Нахмурившись, она ищет в тексте место, на котором остановилась.
– «…С целью убедиться, что плацента располагается неподалеку от os uteri…[9] В этом случае, я уверен, она сама выйдет наружу… Нужно лишь подождать и, как правило, через десять-пятнадцать минут… начинаются последовые схватки… Матка сокращается и выталкивает плаценту… Если слегка потянуть за funis, плацента опускается… – барышня Аибагава бросает взгляд на Якоба, – во влагалище, и я извлекаю ее через os externum»[10]. Все. Я закончить отрывок. Печень сильно болит?
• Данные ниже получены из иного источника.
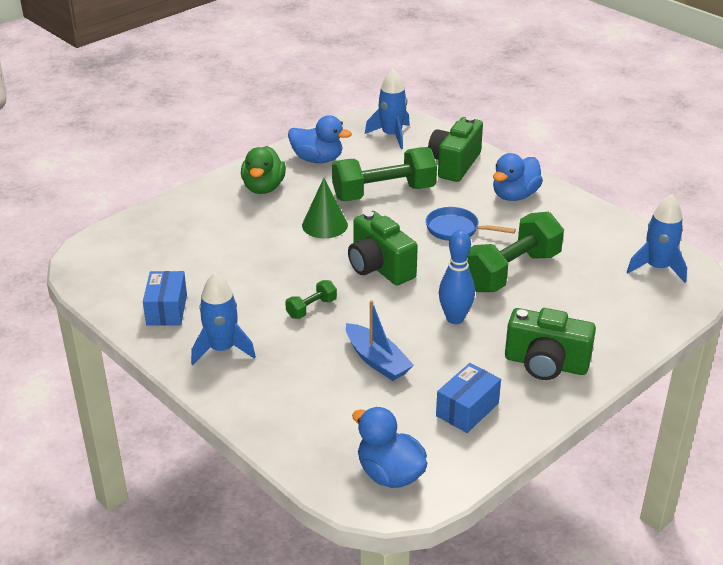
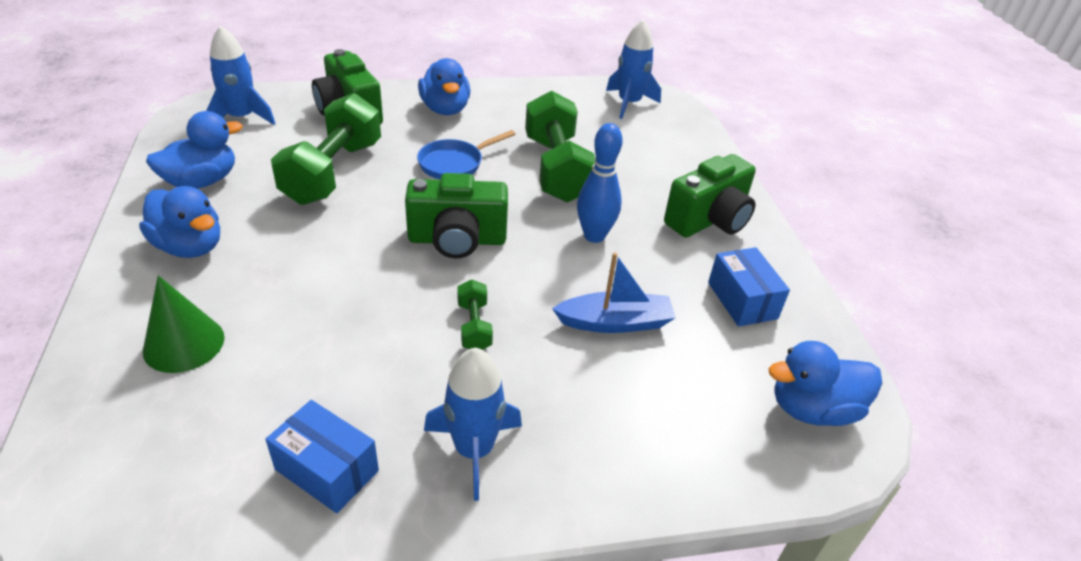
camera: 60 degrees left, 5 degrees up
(263, 188) = (190, 246): green duck -> blue duck
(324, 225) = (332, 238): green cone -> green cone (184, 344)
– Доктор Смелли очень… – Якоб с трудом проглатывает комок в горле, – прямолинейно изъясняется.
Барышня Аибагава сводит брови.
– Голландский – чужой язык. В словах нет такая… сила, кровь, запах. Помогать при родах – мое… «признание» или «призвание»?
– Полагаю, «призвание».
– Помогать при родах – мое призвание. Если акушерка бояться крови, от нее никакая польза.
– Дистальная фаланга, – доносится из соседней комнаты голос Маринуса. – Средняя и проксимальная фаланги…
– Двадцать лет назад, – решившись, начинает Якоб, – когда родилась моя сестра, повитуха не смогла остановить у матери кровотечение. Мне поручили греть воду в кухне.
Он боится, что барышня Аибагава заскучает, но она слушает спокойно и внимательно.
– «Если только я смогу нагреть довольно воды, – так я думал, – мама не умрет». К сожалению, я ошибался.
Якоб хмурится. Он сам не знает, для чего затронул настолько личную тему.
В изножье кровати садится огромная оса.
Барышня Аибагава достает из рукава кимоно квадратный листок бумаги. Якоб, зная о восточных верованиях в перерождение души от насекомого до святого, ждет, что она выгонит осу в окно. Но акушерка давит осу бумажкой и, скомкав плотный шарик, выбрасывает его в то самое окошко.
– У вашей сестры тоже рыжие волосы и зеленые глаза?